同成果は、東大大学院 工学系研究科の山田淳夫教授、同・コ‐ソンジェ講師、物質・材料研究機構(NIMS) エネルギー・環境材料研究センターの増田卓也センター長(北海道大学大学院 総合化学院 物質化学コース 客員教授兼任)、同・山口祥司特別専門職、同・蓄電池基盤プラットフォーム 大塚裕美エンジニアらの共同研究チームによるもの。詳細は、英科学誌「Nature」系のエネルギーに関する学際的な学術誌「Nature Energy」に掲載された。
現在幅広く用いられているLIBは、他のバッテリーと比較して高い電圧(2.4〜3.8V程度)と高いエネルギー密度を有しており、スマートフォンなどの各種モバイル機器、電気自動車(EV)、大規模な電力貯蔵システムなど、幅広い分野で活用されている。今や、現代文明を支える技術の1つといえるだろう。

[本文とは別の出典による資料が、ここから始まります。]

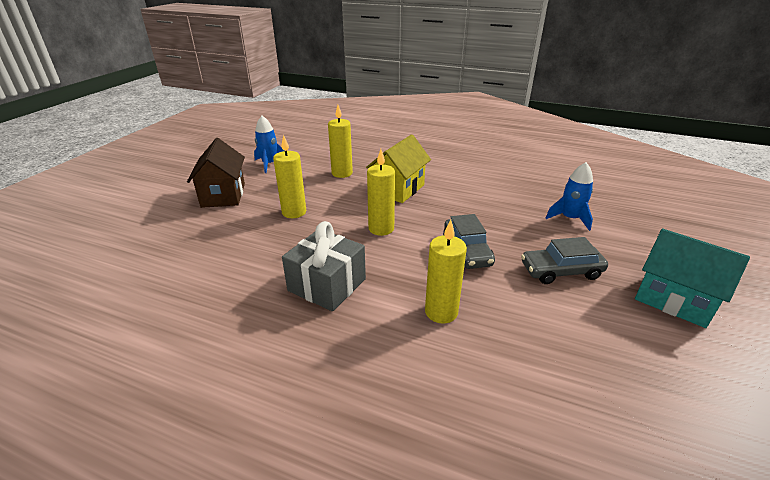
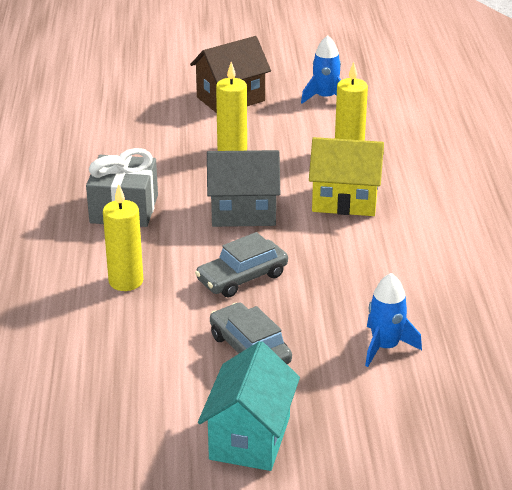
camera: 65 degrees right, 0 degrees up
(381, 229) = (243, 212): yellow candle -> grey house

一般的なLIBは、リチウムを含む遷移金属酸化物の正極材、リチウムイオンを吸蔵できるグラファイト(黒鉛)やシリコンなどの負極材、そしてそれらを隔てるセパレータと電解液で構成されている。多くのLIBで電解液として採用されているのが、有機溶媒にリチウム塩を溶解させた液体で、これが発火のリスクとなっている。この電解液は引火性が高く、過熱や衝撃、短絡などの異常がLIBに発生した場合、制御不能な急激な温度上昇である熱暴走を起こす危険性があることが理由で、実際に海外では近年EVの出火事故が問題となっている。